İslam âlimlerinden bazıları demişlerdir ki gıdalar yiyenlerin bir parçası haline gelir. Kişi yediği gıdada bulunan özelliklerden ahlak ve sıfatları bakımından etkilenir. Domuz ise müthiş hırslı ve arzularına düşkün olması ile tanınır. İnsanların bu çirkin sıfatlardan etkilenmelerinin önlenmesi de domuz etinin haram oluşunun hikmetlerindendir. Domuzun pis özelliklerinden biri de eşini kıskanmaması ve namus gayretinden yoksun olmasıdır.
4. Allah’tan başkası adına boğazlanan, yani boğazlanırken Allah’tan başkası adına kesildiği söylenen hayvanın eti haramdır. Mesela cahiliye döneminde Lat ve Uzza adına demeleri gibi. Bu hususta fakihler şu görüşü belirtmişlerdir. Bir hayvan boğazlanırken Allah’ın adının yanında peygamberinin adı da anılarak, Bismillahi Muhammed denilse o kesilenin eti haram olur.
İmam-ı Maverdî şöyle demiştir:
“Buhara âlimleri sultana (devlet başkanına) yaklaşmak için onu karşılarken kesilen kurbanın etinin haram olduğu fetvasını vermiştir. Çünkü o, Allah’tan başkası adına kesilmiş olmaktadır.”
Rafade der ki:
“(Keserken Allah’ın adı anılmak şartıyla) devlet başkanını karşılamak üzere kesilen kurbanın eti haram değildir. Çünkü onlar yörelerine öyle bir devlet adamının gelişini kutlamak üzere kurban kesmektedirler. Bir yönüyle akika kurbanına benzer nitekim akika da doğanın doğumunu kutlamak üzere bir sevinç belirtisi olarak kesilmektedir. Böyle şeyler haramlığı gerektirmez.”
5. Boğulmuş, boğularak öldürülmüş hayvanın eti de haramdır. Boğmak hayvanın boğazını sıkıp nefes alıp vermesini engelleyerek öldürmektir. Boğmanın bir insan fiili ile olması ve başka bir sebepten olması hükmü değiştirmez. Mesela bir havyanın başını bir ağacın iki dalı arasına sokup boğularak ölmesi de aynıdır.

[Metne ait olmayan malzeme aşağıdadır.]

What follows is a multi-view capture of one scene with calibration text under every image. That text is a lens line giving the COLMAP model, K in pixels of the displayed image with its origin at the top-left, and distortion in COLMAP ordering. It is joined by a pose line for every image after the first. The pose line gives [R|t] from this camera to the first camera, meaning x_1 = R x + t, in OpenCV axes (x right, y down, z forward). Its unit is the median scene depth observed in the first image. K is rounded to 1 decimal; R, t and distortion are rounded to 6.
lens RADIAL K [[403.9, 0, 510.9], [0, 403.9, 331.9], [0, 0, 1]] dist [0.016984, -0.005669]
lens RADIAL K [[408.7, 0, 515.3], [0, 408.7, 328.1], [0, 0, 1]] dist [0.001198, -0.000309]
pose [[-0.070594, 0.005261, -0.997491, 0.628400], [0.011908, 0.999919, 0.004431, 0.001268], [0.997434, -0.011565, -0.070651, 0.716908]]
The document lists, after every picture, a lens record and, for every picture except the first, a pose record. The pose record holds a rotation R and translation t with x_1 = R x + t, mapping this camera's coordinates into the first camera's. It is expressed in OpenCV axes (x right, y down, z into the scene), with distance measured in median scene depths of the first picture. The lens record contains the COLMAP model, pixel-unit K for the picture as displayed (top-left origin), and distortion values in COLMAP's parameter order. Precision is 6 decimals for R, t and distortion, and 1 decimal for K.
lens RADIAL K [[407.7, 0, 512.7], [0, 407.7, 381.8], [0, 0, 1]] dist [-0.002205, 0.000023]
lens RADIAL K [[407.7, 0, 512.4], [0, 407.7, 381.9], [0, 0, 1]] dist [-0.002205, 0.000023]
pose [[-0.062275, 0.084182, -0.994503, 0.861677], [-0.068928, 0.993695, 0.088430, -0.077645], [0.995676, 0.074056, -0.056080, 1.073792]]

6. Ölene kadar taş ve tahta ile vurup öldürülmüş hayvanın eti de haramdır. Hayvan darbenin tesiriyle o anda ölse de hüküm aynıdır. Katade radıyallahu anh der ki cahiliye döneminde insanlar etini yiyecekleri hayvanı sopa ile döverek öldürürler ve etini yerlerdi. Bu da kanı akıtmadığı için aynen boğularak öldürülen gibidir. Bir araba bir tavşana çarpsa ölmeden kesilirse eti yenir. Çarpmanın tesiri ile ölürse eti haram olur.
7. Yukardan yuvarlanıp ölmüş yani yüksek bir mekândan yere veya bir kuyuya düşen yani boğazlanmadan bu hallerden biriyle ölen hayvanın eti haramdır. Rasulullah sallallahu aleyhi ve sellem Adiy b. Hatem’e şöyle buyurmuştur.

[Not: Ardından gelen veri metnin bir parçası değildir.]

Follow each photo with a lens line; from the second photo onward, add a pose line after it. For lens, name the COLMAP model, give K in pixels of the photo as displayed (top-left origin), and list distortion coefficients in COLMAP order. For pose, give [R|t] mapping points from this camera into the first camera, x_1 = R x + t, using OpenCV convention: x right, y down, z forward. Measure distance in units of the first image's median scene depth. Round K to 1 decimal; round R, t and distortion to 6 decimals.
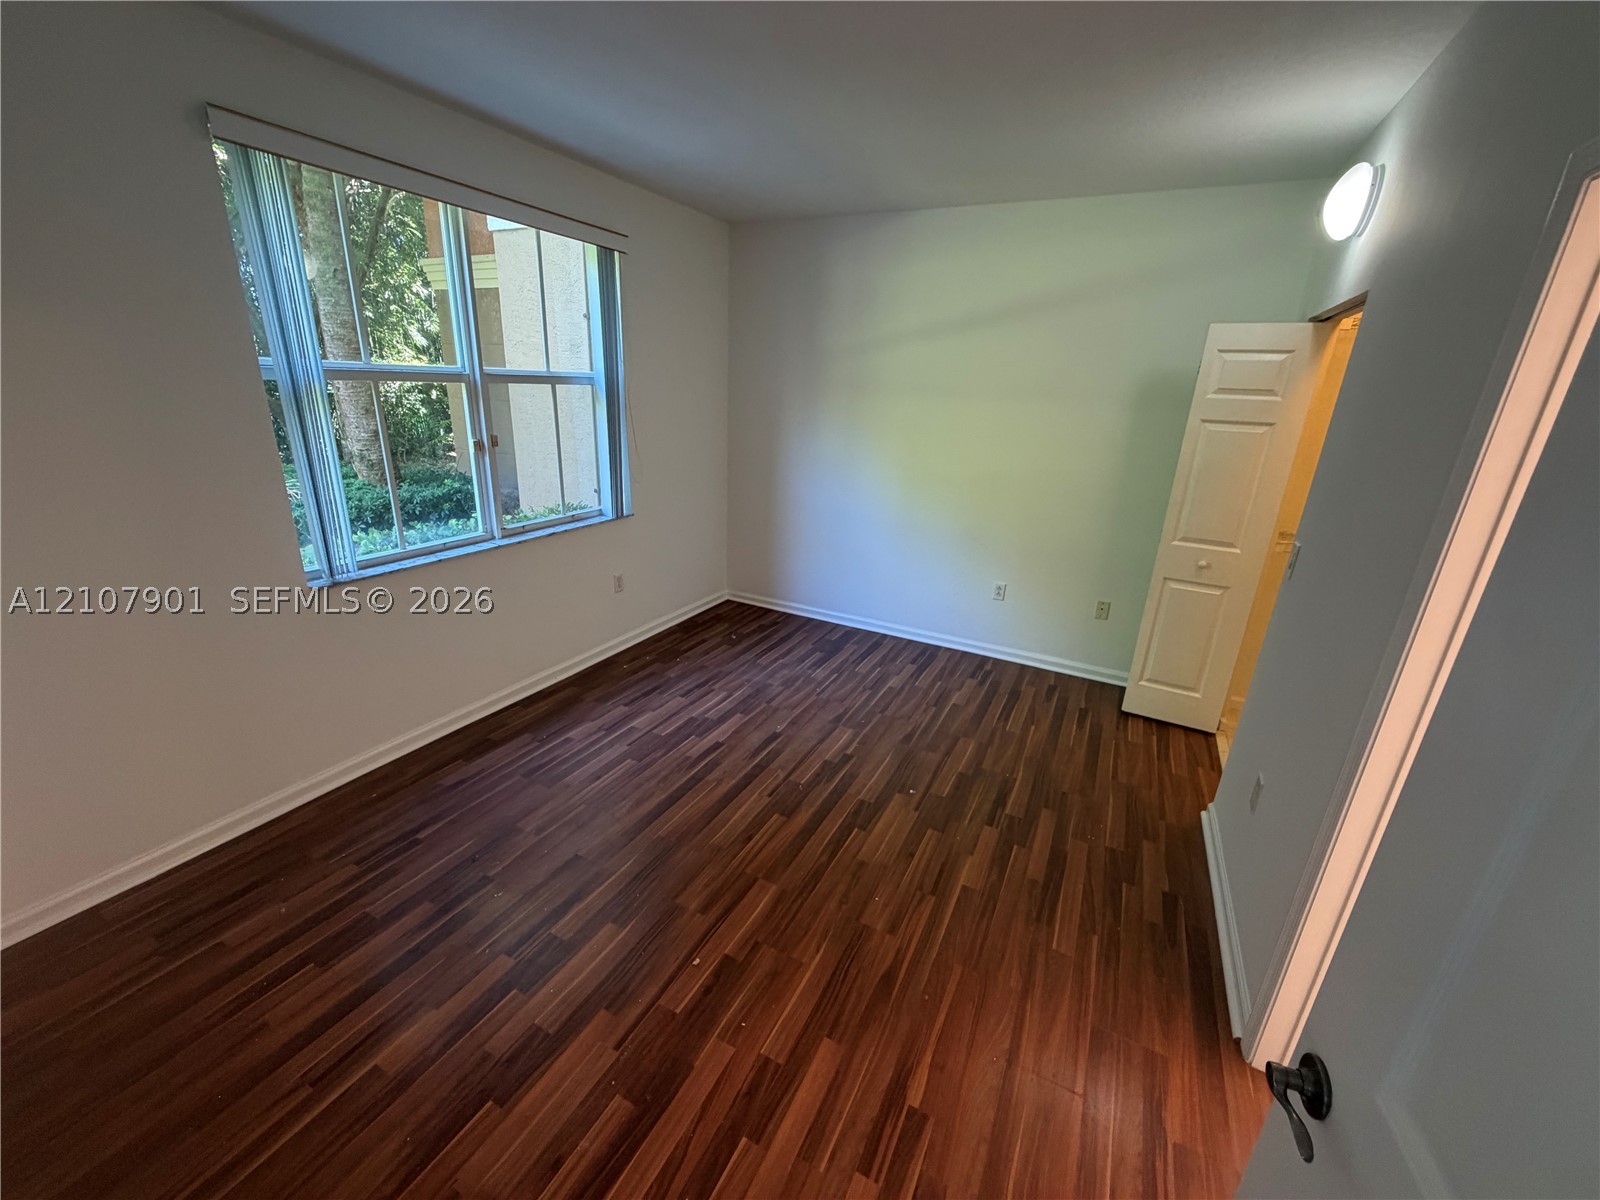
lens RADIAL K [[636.9, 0, 797.2], [0, 636.9, 599.7], [0, 0, 1]] dist [-0.001262, 0.000684]
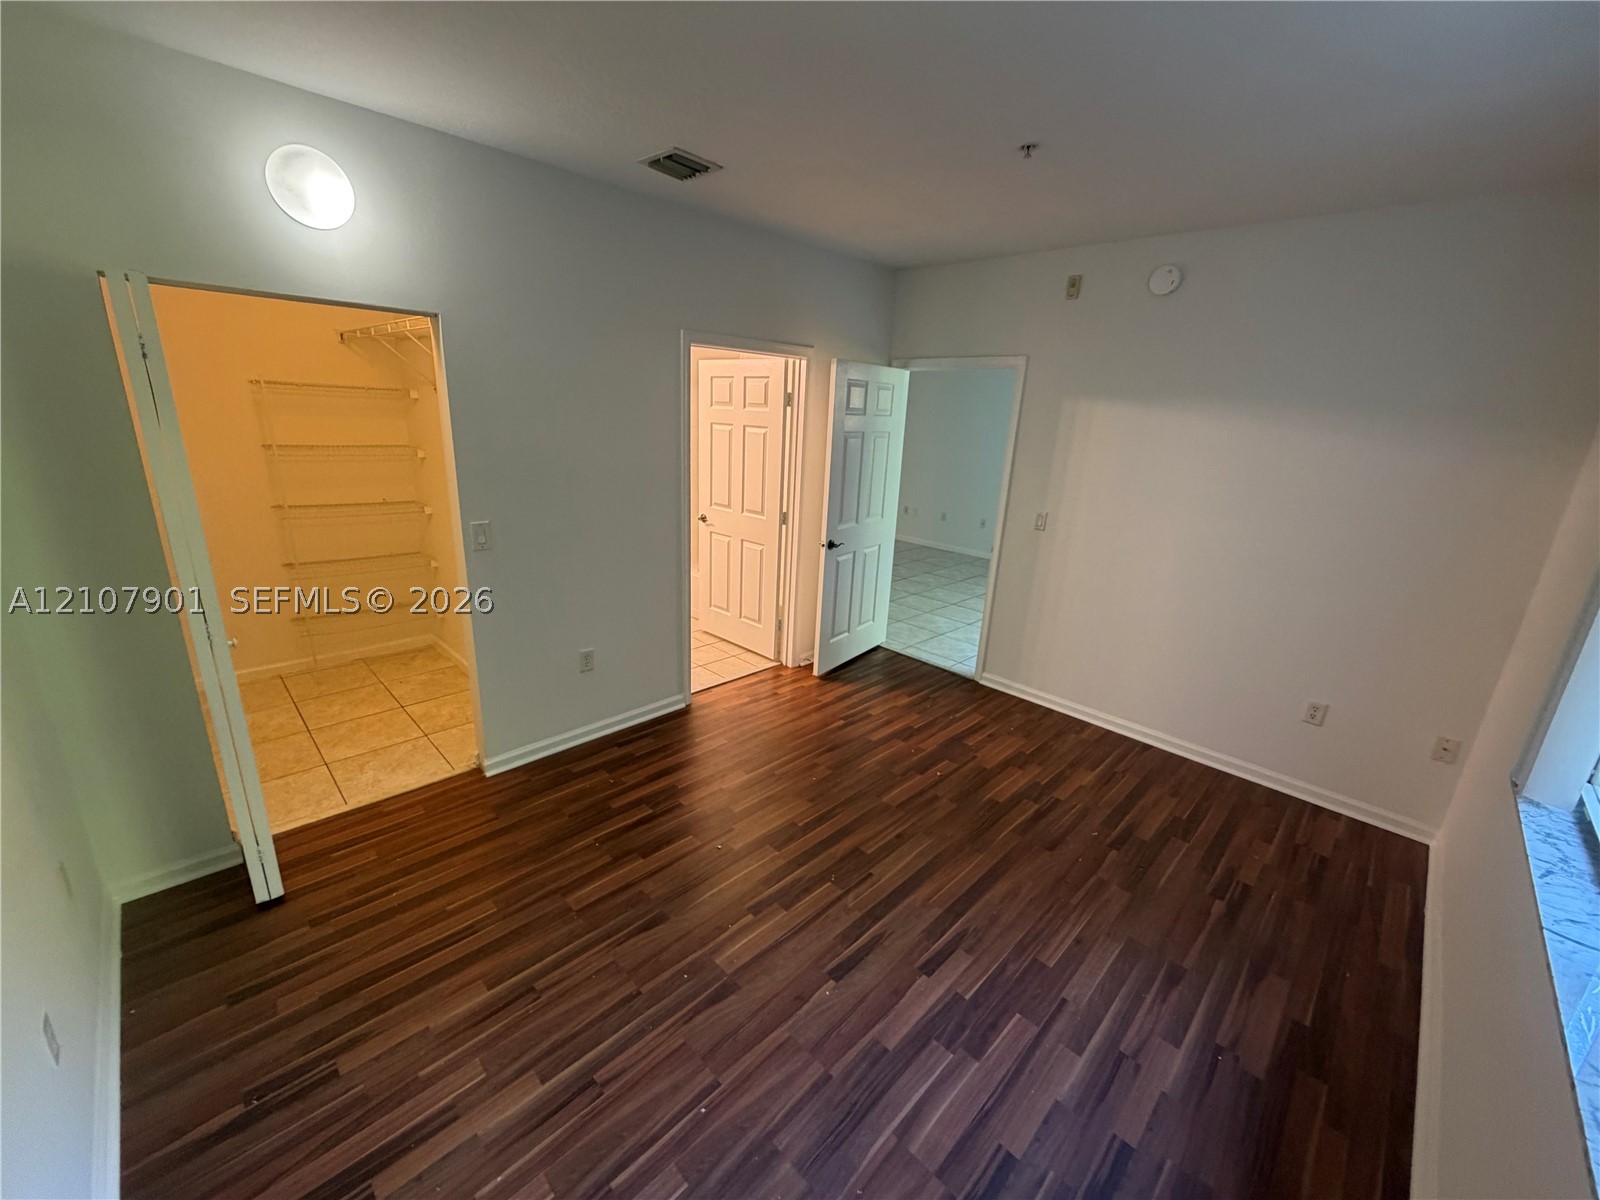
lens RADIAL K [[636.9, 0, 798.0], [0, 636.9, 598.8], [0, 0, 1]] dist [-0.001262, 0.000684]
pose [[-0.949974, -0.169554, 0.262301, -0.109809], [0.014352, 0.815234, 0.578954, -0.515429], [-0.312000, 0.553755, -0.772017, 1.421945]]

“Vurduğunda av yuvarlanıp suya düşerse onunu etini yeme! Çünkü onun ölümünün senin attığın oktan mı, yoksa sudan (boğularak) mı olduğunu bilemezsin.”
Hz. Ömer radıyallahu anhın şöyle dediği rivayet edilir: “
Biz faize düşme korkusu ile on helalden dokuzunu terk ettik.”

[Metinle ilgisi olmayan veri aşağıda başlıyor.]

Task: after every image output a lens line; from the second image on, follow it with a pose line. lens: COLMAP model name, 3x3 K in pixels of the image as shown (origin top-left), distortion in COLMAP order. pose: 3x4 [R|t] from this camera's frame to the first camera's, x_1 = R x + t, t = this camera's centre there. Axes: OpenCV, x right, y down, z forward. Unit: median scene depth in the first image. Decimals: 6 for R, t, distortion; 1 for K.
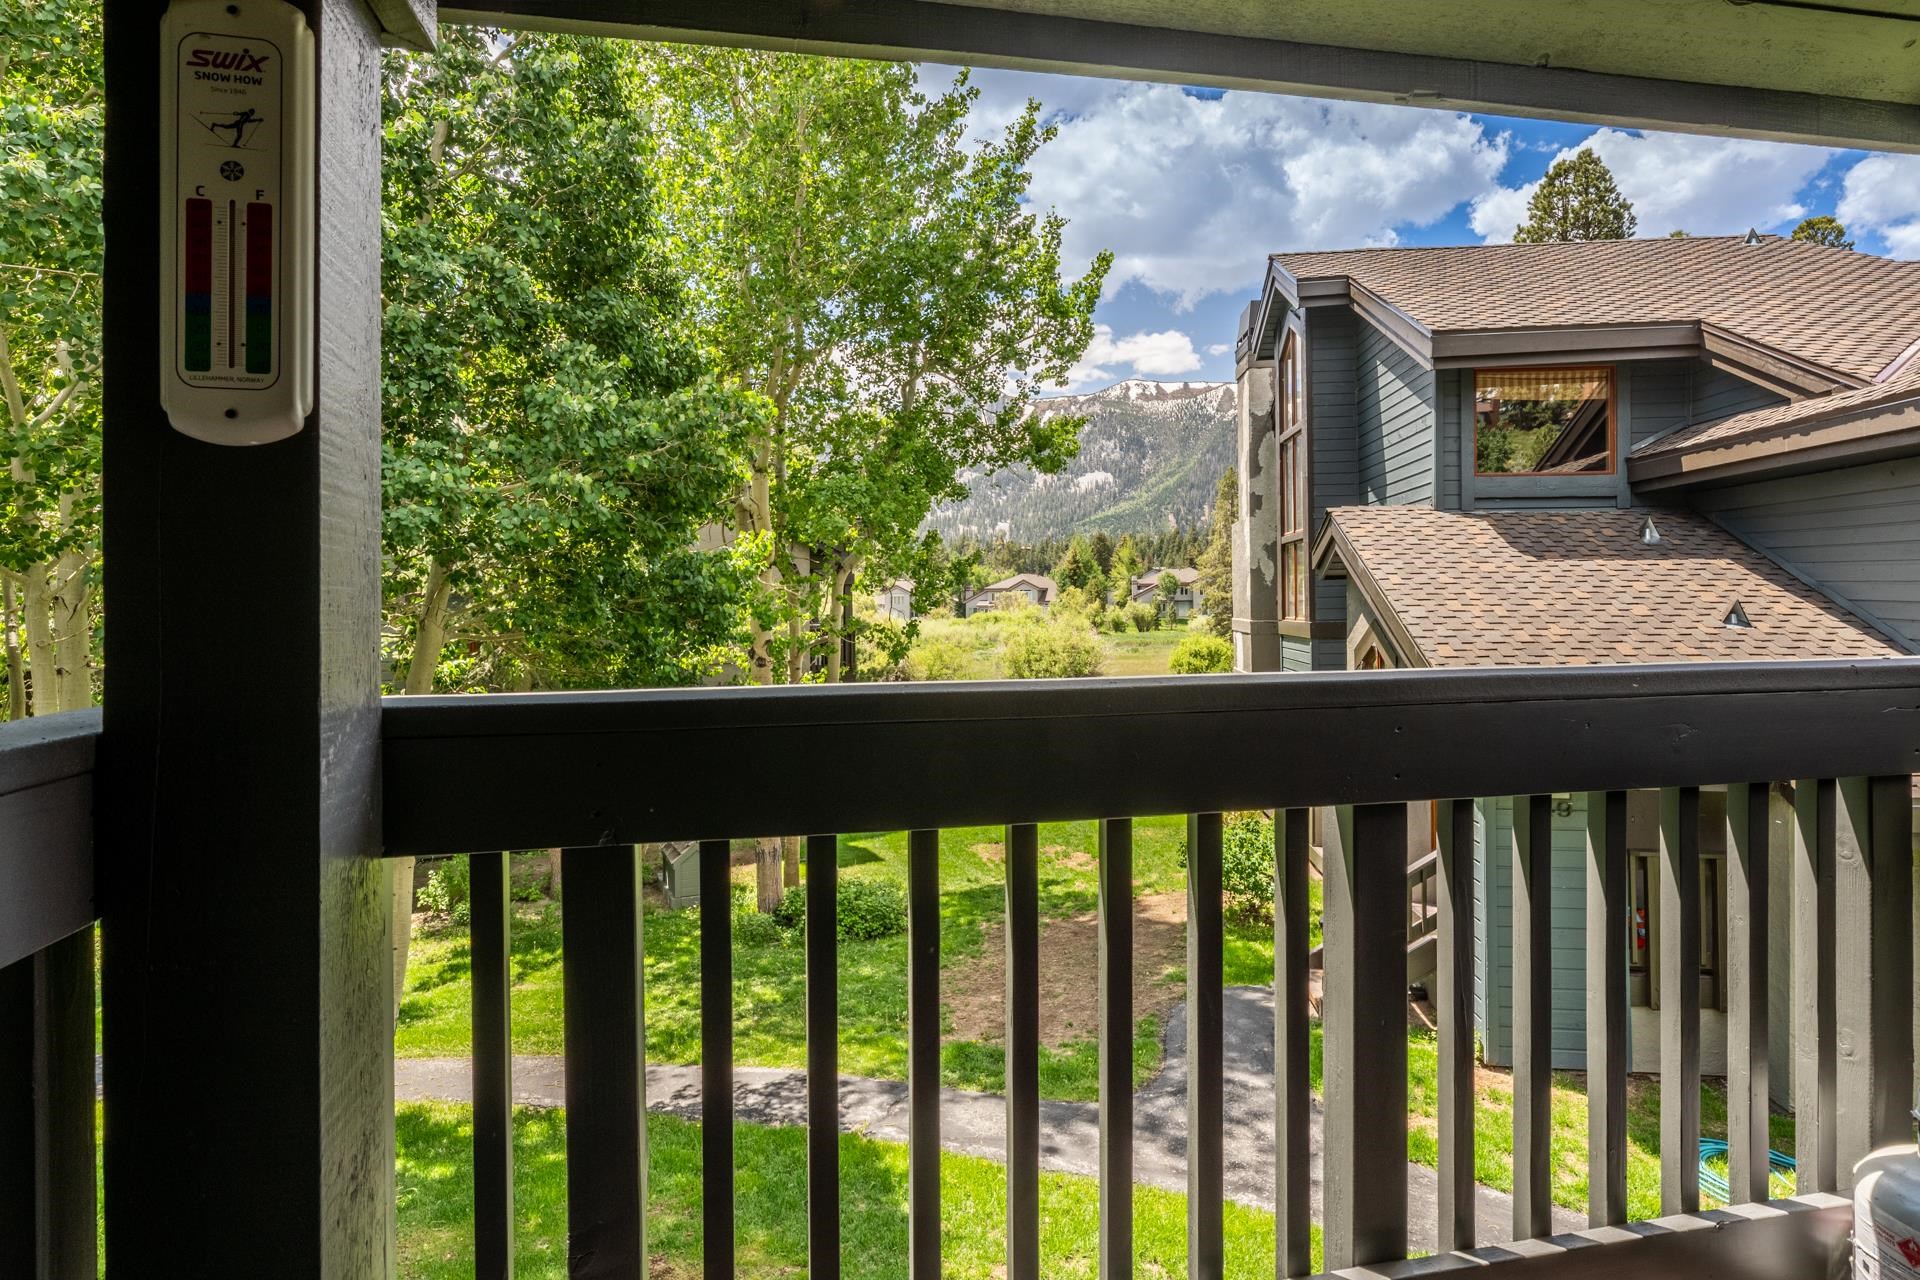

8. Boynuzlanıp ölmüş, diğer bir hayvan tarafından boynuzlanan ve bunun tesiri ile ölen hayvanın eti haramdır.
9. Yırtıcı hayvanların yediği hayvanlar, yani yırtıcı bir hayvanın yaraladığı ve bu yaralamanın tesiri ile ölen hayvanın eti de haramdır. Cahiliye devrinin insanları onu da yerlerdi. Yırtıcı hayvandan murat köpekdişi olan saldırıp parçalayan aslan ve benzeri hayvanlardır.
10. Eti helal olan bir hayvana, eti haram kılacak bir ölümle ölmeden önce yetişip de canları çıkmadan boğazlanırsas ve onlar kesilmiş bir hayvanın çırpınması gibi çırpınırsa bu takdirde onların eti helal olur. Ancak yırtıcı hayvanın yaraladığı hayvan ölmeden boğazlansa da leş hükmündedir, eti yenmez. Bununla birlikte yukarıdan düşmüş veya boynuzlanmış hayvana henüz diriyken yetişip de boğazlanırsa eti helal olur. Keza havadaki bir av vurulup yere düşünce ölürse onun eti helal olur. Çünkü havada isabet alan avın yere düşmesi kaçınılmazdır.
Şayet havada vurulan av bir dağa veya bir ağacın dalına düşer sonra da tekrar yere düşerse ve ölürse bu takdirde onun eti haram olur. Artık o yüksek yerden düşerek ölen hayvanın hükmüne tabidir. Fakat havadaki bir ava atılan ok avın boğazına isabet ederse artık o yere ne şekilde düşerse düşsün eti helaldir. Çünkü okun boğazına isabet etmesiyle kesmekle elle edilecek netice hâsıl olmuştur. Fakat boğazlanmadan önce parçalanan av leş hükmündedir.
Ruhu’l Beyan tefsirinde geçtiği şekilde bir ayet-i kerimeden çıkarılan haram hükümlerini izaha çalıştık. Kur’an’ı gerçek manada anlayabilsek, mucibince amel edebilsek bize ne mutlu. Çünkü biz Kur’an’ın hem lafzına hem de manasına imanla müşerref olan kişileriz. Korkarız bunu yeterince hissedemedik. Belki de hüküm ve hikmetlerini öldükten sonra anlarız. O günkü anlamanın ve mazeretin bizim için bir faidesi olmaz. Allah Teala Kur’an-ı Kerimde bir mümin-i kâmilin imanını şöyle beyan ediyor:
“Hayır, Rabbine andolsun ki aralarında çıkan anlaşmazlık hususunda seni hakem kılıp sonra da verdiğin hükümden içlerinde hiçbir sıkıntı duymaksızın (onu) tam manasıyla kabullenmedikçe iman etmiş olmazlar.” (Nisa 65)
İman kuru bir sözden ibaret değildir gönülden bağlanmak, inanmak ve kabullenmektir. Hem Allah ve Rasûlüne inandım deyip hem de hükümlerine razı olmamak tipik münafıklık alametidir. Şeriatın kestiği parmak acımaz denilmiştir. Acımaz çünkü müminin kalbinde o acıyı unutturacak kadar sarsılmaz bir iman vardır.
Allah’ım ümmet-i Muhammedi Kur’an’a mahkûm et. Âmin.